* ASSIGNED TASK *
Using the entries below, output each line exactly from the first through the one that contains "Picture 1: xy, xz, yz;".

* EXERCISE DATA *
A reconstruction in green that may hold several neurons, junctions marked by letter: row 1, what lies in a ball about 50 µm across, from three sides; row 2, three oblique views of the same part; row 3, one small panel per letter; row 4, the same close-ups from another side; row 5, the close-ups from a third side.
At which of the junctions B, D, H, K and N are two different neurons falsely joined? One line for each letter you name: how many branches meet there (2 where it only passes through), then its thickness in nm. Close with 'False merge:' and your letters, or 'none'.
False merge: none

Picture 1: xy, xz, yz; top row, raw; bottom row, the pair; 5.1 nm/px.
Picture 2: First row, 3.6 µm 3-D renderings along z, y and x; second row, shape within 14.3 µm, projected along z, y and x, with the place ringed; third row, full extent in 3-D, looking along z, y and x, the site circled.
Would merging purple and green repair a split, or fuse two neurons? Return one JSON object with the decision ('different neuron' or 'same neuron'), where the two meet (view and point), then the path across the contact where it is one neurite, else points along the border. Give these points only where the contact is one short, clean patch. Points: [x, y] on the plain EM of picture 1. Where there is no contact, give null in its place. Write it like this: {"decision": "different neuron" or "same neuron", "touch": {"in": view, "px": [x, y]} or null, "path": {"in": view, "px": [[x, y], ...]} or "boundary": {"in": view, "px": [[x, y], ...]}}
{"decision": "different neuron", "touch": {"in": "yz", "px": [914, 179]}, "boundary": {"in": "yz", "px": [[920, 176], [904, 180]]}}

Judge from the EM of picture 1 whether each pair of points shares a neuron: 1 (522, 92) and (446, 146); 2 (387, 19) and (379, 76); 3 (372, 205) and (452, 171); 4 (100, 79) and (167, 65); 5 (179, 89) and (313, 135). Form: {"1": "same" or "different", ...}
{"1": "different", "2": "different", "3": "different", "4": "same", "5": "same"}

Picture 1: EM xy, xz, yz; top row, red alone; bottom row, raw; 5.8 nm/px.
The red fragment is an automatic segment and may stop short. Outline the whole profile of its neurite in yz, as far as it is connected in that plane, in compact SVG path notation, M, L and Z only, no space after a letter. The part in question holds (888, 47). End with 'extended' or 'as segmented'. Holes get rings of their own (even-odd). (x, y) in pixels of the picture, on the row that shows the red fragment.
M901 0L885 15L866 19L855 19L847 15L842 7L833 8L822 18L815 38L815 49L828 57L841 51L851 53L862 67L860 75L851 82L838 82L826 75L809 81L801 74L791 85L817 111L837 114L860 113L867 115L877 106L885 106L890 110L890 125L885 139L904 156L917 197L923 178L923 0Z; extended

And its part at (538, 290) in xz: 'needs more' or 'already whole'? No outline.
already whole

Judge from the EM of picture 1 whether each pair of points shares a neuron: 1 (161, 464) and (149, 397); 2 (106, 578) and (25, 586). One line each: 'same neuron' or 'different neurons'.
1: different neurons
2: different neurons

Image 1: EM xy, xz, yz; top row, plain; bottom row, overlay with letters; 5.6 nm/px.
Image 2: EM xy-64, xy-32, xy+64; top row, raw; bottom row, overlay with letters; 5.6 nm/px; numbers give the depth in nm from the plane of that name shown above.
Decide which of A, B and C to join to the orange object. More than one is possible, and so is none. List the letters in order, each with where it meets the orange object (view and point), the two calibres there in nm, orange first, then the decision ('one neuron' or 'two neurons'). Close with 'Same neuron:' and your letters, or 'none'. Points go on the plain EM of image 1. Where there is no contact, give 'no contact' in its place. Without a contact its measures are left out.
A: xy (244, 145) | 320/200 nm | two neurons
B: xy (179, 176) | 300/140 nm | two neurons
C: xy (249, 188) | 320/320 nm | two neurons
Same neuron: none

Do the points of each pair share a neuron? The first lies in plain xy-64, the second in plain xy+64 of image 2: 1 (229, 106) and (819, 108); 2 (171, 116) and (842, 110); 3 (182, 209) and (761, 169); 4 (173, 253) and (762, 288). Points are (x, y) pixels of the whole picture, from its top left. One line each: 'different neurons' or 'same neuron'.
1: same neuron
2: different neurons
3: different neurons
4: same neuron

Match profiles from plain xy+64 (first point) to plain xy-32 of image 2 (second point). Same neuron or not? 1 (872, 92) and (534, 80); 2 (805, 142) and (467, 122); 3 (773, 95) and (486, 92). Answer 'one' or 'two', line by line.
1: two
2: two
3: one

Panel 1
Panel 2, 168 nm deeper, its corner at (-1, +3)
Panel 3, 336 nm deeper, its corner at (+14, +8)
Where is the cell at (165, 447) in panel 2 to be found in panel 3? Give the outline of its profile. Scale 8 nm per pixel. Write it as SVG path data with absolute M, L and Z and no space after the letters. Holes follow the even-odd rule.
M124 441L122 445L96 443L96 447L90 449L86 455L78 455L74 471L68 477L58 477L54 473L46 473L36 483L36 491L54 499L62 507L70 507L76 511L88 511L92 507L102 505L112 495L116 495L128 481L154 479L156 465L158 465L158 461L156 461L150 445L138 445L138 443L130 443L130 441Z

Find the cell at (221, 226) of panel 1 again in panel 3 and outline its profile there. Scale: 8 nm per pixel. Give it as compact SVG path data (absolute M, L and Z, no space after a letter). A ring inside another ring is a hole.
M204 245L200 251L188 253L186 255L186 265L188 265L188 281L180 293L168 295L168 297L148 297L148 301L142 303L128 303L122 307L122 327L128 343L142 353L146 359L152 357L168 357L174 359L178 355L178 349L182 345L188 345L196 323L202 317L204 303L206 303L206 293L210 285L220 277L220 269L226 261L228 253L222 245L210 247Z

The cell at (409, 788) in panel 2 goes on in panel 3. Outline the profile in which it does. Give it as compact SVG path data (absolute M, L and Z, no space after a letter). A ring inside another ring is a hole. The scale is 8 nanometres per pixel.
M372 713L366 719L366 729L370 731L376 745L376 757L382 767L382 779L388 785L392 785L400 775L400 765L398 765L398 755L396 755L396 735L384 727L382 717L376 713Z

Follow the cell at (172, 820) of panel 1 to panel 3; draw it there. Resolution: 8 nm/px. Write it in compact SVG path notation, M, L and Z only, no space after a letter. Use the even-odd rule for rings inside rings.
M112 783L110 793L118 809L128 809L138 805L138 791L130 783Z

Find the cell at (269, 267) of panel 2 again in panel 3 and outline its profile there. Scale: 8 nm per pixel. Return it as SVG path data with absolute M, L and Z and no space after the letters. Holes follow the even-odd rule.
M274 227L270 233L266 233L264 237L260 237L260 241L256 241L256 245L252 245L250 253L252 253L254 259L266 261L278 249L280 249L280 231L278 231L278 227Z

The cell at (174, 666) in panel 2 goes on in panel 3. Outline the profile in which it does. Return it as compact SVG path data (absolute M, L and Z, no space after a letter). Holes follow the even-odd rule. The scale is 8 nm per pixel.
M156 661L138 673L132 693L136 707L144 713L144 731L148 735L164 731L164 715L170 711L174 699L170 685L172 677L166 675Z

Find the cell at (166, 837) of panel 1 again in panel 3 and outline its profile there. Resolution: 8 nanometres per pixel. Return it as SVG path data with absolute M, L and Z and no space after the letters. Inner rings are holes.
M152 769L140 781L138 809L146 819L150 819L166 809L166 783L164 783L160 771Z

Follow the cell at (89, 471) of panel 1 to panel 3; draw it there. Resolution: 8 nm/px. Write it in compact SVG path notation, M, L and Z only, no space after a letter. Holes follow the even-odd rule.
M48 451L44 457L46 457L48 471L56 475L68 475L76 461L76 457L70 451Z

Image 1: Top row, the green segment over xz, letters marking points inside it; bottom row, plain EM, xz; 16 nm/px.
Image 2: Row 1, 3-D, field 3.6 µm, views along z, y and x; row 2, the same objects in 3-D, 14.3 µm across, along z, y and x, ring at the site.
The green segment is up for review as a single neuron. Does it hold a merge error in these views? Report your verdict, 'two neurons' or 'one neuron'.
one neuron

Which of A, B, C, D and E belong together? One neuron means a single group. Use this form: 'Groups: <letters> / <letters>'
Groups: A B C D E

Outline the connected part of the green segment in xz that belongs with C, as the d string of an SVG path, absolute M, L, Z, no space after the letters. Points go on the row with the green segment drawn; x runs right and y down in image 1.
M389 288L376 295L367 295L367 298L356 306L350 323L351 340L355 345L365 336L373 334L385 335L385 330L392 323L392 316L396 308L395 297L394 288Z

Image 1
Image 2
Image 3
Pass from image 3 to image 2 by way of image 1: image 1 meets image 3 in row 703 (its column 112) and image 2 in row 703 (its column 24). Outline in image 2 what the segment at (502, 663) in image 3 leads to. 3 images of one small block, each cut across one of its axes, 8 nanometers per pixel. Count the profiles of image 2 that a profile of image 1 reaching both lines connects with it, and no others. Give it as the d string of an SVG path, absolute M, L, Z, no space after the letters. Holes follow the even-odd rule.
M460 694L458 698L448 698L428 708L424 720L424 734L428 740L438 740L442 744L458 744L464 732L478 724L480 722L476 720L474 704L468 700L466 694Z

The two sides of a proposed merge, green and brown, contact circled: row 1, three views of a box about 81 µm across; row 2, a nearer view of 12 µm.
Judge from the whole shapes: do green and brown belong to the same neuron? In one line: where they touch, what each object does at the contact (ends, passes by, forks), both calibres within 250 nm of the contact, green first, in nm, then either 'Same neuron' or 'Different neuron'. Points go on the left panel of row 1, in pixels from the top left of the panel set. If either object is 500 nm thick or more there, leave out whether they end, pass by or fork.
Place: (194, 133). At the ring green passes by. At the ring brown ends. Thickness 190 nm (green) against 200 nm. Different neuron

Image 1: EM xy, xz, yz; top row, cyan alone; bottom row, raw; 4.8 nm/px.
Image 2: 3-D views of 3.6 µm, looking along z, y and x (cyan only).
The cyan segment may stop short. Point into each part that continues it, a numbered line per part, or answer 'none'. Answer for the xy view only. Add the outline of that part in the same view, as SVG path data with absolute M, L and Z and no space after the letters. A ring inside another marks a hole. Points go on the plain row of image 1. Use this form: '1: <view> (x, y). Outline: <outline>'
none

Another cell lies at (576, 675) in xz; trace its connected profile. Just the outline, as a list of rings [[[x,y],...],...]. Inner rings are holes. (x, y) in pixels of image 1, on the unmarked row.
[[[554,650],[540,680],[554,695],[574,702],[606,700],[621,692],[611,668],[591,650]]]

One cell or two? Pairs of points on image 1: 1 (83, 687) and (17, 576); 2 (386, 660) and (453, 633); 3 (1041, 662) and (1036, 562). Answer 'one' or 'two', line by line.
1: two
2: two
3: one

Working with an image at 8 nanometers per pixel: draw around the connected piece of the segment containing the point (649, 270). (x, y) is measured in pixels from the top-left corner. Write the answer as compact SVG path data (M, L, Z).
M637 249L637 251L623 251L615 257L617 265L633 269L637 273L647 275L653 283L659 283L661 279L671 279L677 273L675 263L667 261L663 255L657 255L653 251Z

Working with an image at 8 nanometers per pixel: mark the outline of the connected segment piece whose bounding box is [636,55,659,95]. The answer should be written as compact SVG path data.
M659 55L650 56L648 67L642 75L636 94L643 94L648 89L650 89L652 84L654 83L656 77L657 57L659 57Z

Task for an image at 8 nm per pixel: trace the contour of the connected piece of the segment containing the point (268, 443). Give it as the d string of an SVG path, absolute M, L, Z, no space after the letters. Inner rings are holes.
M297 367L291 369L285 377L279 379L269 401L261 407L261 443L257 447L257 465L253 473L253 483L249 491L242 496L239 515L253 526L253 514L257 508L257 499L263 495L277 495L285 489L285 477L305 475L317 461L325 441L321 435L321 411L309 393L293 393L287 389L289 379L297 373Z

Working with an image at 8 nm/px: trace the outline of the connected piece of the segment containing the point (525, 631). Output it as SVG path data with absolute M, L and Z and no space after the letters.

* RESPONSE TO THIS EXERCISE *
A reconstruction in green that may hold several neurons, junctions marked by letter: row 1, what lies in a ball about 50 µm across, from three sides; row 2, three oblique views of the same part; row 3, one small panel per letter; row 4, the same close-ups from another side; row 5, the close-ups from a third side.
At which of the junctions B, D, H, K and N are two different neurons falsely joined? One line for each letter you name: how many branches meet there (2 where it only passes through), then its thickness in nm. Close with 'False merge:' and your letters, or 'none'.
False merge: none

Picture 1: xy, xz, yz; top row, raw; bottom row, the pair; 5.1 nm/px.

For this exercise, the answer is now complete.